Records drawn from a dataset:
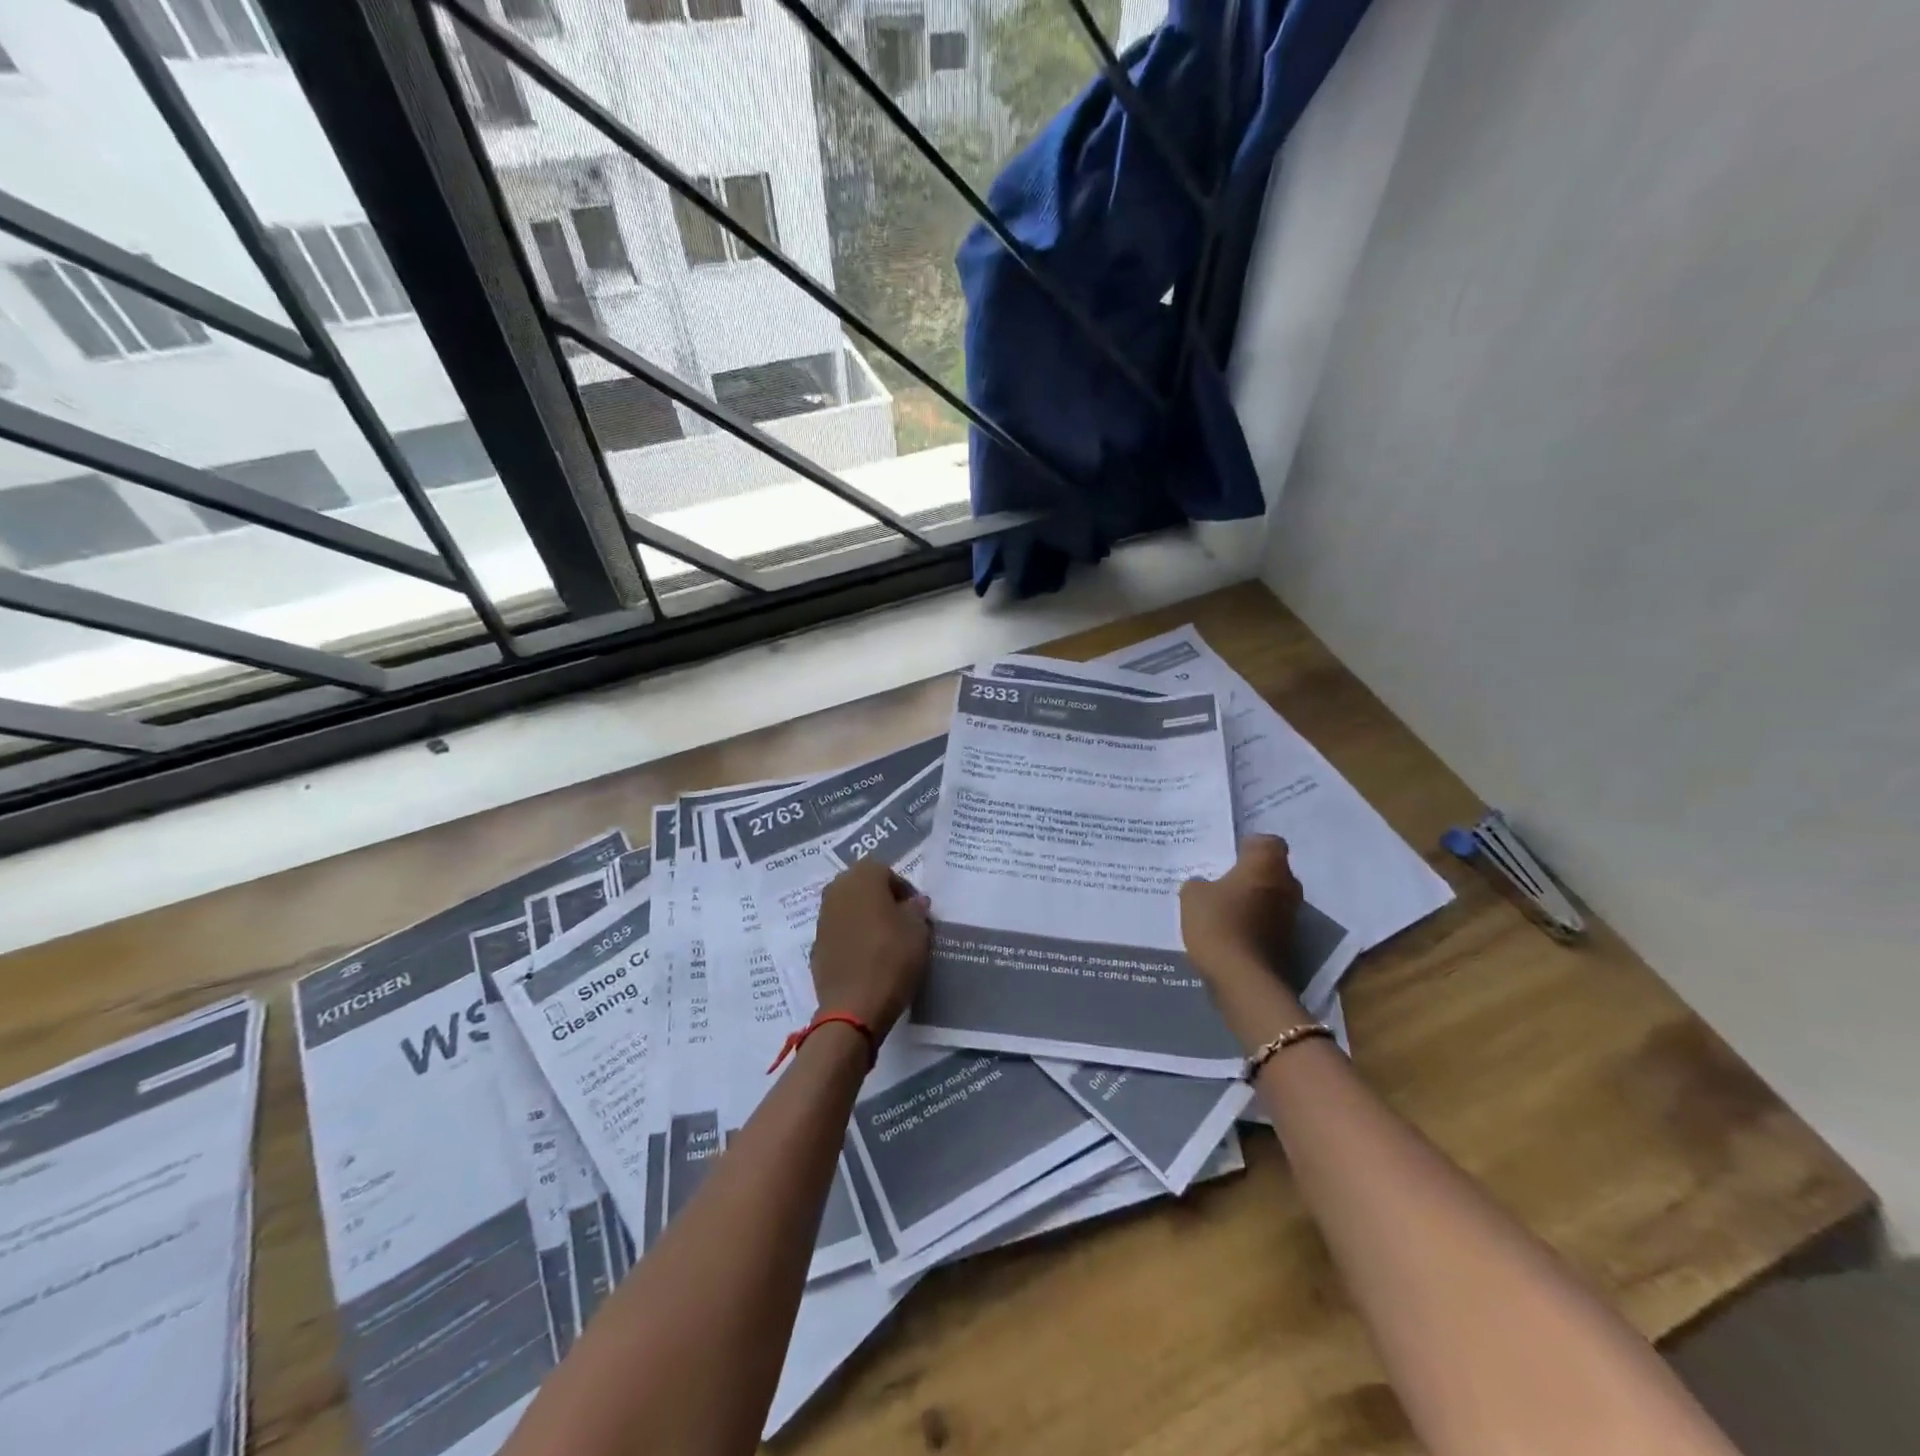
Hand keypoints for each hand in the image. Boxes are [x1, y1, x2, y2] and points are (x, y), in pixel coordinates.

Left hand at [810, 859, 931, 1037]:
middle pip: (862, 886)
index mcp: (862, 877)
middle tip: (901, 921)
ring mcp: (822, 918)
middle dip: (881, 899)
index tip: (916, 911)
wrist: (853, 1006)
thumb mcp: (918, 930)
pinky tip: (866, 958)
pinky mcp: (815, 945)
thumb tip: (914, 902)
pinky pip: (839, 931)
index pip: (886, 871)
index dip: (904, 889)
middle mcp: (836, 890)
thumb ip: (916, 909)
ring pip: (848, 908)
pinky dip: (851, 937)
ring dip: (864, 917)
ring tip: (884, 940)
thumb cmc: (891, 958)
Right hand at [1180, 836, 1307, 1048]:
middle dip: (1251, 874)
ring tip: (1223, 909)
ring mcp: (1291, 917)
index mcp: (1266, 865)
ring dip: (1254, 901)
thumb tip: (1204, 884)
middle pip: (1272, 870)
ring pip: (1272, 898)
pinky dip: (1254, 924)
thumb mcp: (1192, 896)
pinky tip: (1230, 932)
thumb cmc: (1218, 923)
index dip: (1249, 846)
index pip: (1268, 842)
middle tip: (1222, 881)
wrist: (1244, 980)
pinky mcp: (1289, 943)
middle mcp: (1287, 885)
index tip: (1228, 856)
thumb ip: (1198, 883)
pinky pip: (1269, 923)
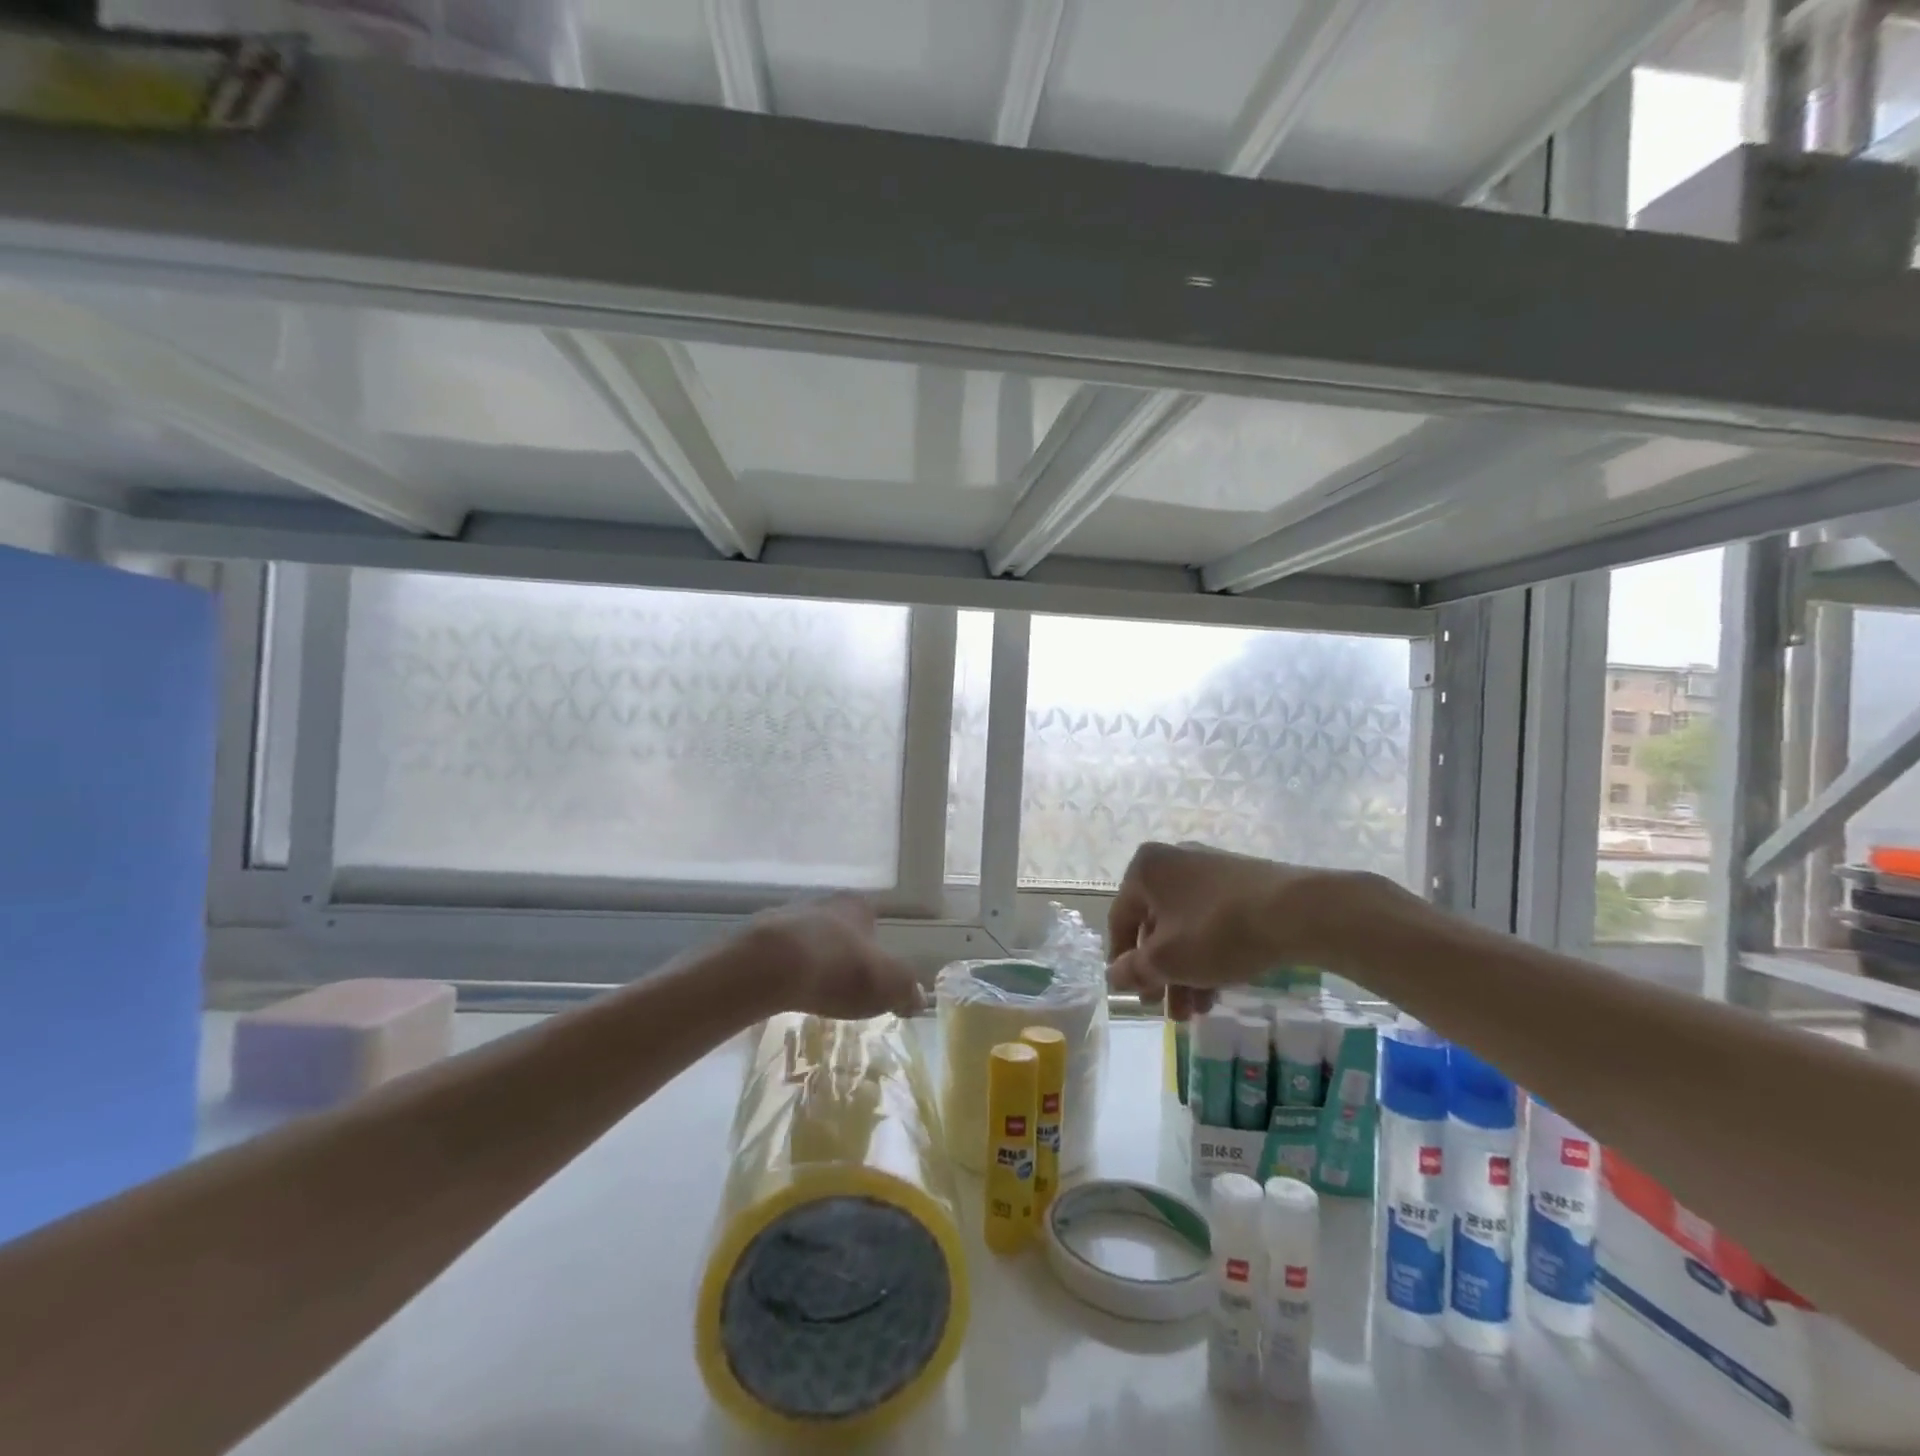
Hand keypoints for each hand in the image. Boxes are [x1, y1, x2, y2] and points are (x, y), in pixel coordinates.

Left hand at [747, 895, 928, 1020]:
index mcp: (857, 906)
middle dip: (843, 951)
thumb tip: (918, 998)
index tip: (874, 973)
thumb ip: (906, 989)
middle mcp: (824, 902)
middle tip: (845, 984)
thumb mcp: (888, 983)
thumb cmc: (838, 969)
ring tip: (814, 990)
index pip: (873, 920)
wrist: (769, 967)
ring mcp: (787, 915)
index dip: (876, 948)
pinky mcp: (757, 936)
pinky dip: (785, 969)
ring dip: (813, 958)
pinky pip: (779, 953)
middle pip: (839, 927)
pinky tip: (786, 990)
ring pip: (808, 938)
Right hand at [1106, 842, 1365, 1019]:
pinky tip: (1220, 988)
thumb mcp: (1166, 960)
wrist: (1297, 912)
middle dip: (1161, 973)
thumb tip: (1114, 975)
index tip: (1131, 994)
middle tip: (1168, 1010)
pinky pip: (1213, 919)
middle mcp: (1173, 860)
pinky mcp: (1241, 881)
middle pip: (1156, 925)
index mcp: (1145, 869)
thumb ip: (1134, 969)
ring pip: (1186, 926)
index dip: (1121, 961)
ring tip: (1198, 1011)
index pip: (1120, 919)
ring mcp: (1210, 868)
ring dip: (1186, 970)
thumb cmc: (1216, 931)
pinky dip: (1210, 952)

Aim of the exercise: Work out how many lines in this data contain "hand". Only that number should be given.

Exercise result: 6